Dr. J. Goseling (University of Twente and Delft University of Technology) Title: Random Access with Physical-layer Network Coding Abstract: Leveraging recent progress in physical-layer network coding we propose a new approach to random access: When packets collide, it is possible to recover a linear combination of the packets at the receiver. Over many rounds of transmission, the receiver can thus obtain many linear combinations and eventually recover all original packets. This is by contrast to slotted ALOHA where packet collisions lead to complete erasures. The throughput of the proposed strategy is derived and shown to be significantly superior to the best known strategies, including multipacket reception. Joint work with Michael Gastpar (EPFL and TU Delft) and Jos Weber (TU Delft)

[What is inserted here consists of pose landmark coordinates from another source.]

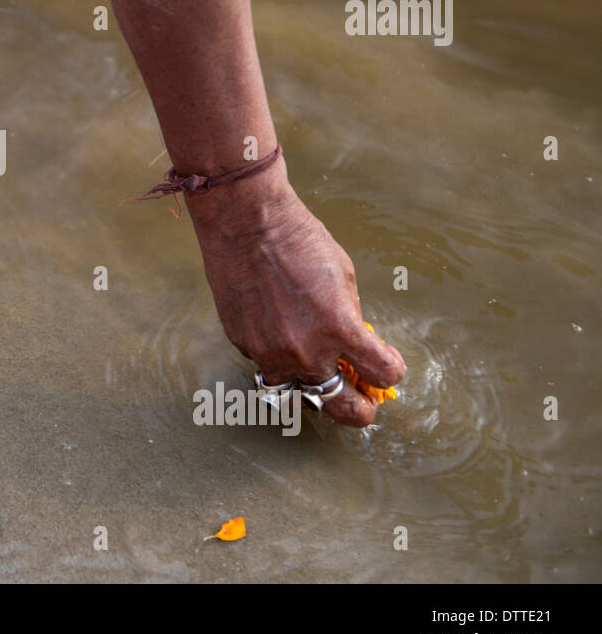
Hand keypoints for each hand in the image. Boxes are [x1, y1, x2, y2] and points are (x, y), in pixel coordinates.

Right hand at [186, 162, 406, 426]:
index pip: (383, 375)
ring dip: (313, 390)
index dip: (391, 370)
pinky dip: (280, 358)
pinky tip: (279, 332)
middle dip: (360, 410)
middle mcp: (305, 350)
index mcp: (340, 329)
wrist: (245, 223)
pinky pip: (268, 366)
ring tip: (316, 375)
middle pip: (344, 410)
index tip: (387, 361)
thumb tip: (353, 345)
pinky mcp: (243, 344)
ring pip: (297, 397)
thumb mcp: (343, 276)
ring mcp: (269, 353)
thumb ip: (350, 318)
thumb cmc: (298, 240)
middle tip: (363, 400)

Prof. M. Costa (Unicamp, Sao Paolo, Brazil) Title: Writing on Dirty Paper as Inspiration for Electronic Watermarking and Privacy Preserving Biometrics Abstract: The interference channel is one of the jewels of multiple user information theory and its capacity has stood as an open problem since the first considerations in the seventies, in the discrete memoryless version as well as in the Gaussian version. We consider the latter. The rate-sum capacity has been found for very weak interference and the full capacity region is known in the strong interference regime. When the crosstalk or interference gains are less than one, the channel is said to have weak interference and the capacity region is generally unknown. We review the cases in which the problem has been solved and consider two particular scenarios that have led to some recent progress. In the first, we consider the Z Gaussian interference channel, and propose a water-filling scheme to provide optimal power sharing among orthogonal dimensions. In this context the notion of noisebergs arises as a means to improve the allocation of power and degrees of freedom. The solution has been shown to equal the best known inner bound (i.e., the Han-Kobayashi region) to the capacity region with Gaussian signaling. In the second scenario, in joint work with Chandra Nair (CUHK, Hong Kong), we compute the exact rate sum of a symmetric Gaussian interference channel for the Han- Kobayashi region with Gaussian signaling for a subset of parameters in the weak interference regime. We identify a number of phase transitions in this region, that justify denominations such as weak (revised), intermediate, moderate and almost strong interference conditions. We characterize a determined region of parameters, where we achieve exact computations of the rate sum, and a nebulous region, where our techniques do not yield the exact rate sum. However, we find schemes in this diffuse region that lead to rate sums above those prescribed by TDM. Overall, we provide a taxonomy of achievable schemes in the weak interference region (0<a<1), comprised of four pure modes (IAN, TDM, symmetric superposition, and asymmetric superposition) and four mixed mode schemes (IAN with TDM, TDM with symmetric superposition, TDM with asymmetric superposition, and the combination of symmetric and asymmetric superposition). We argue that this is the Gaussian Han and Kobayashi region for the Gaussian symmetric interference channel.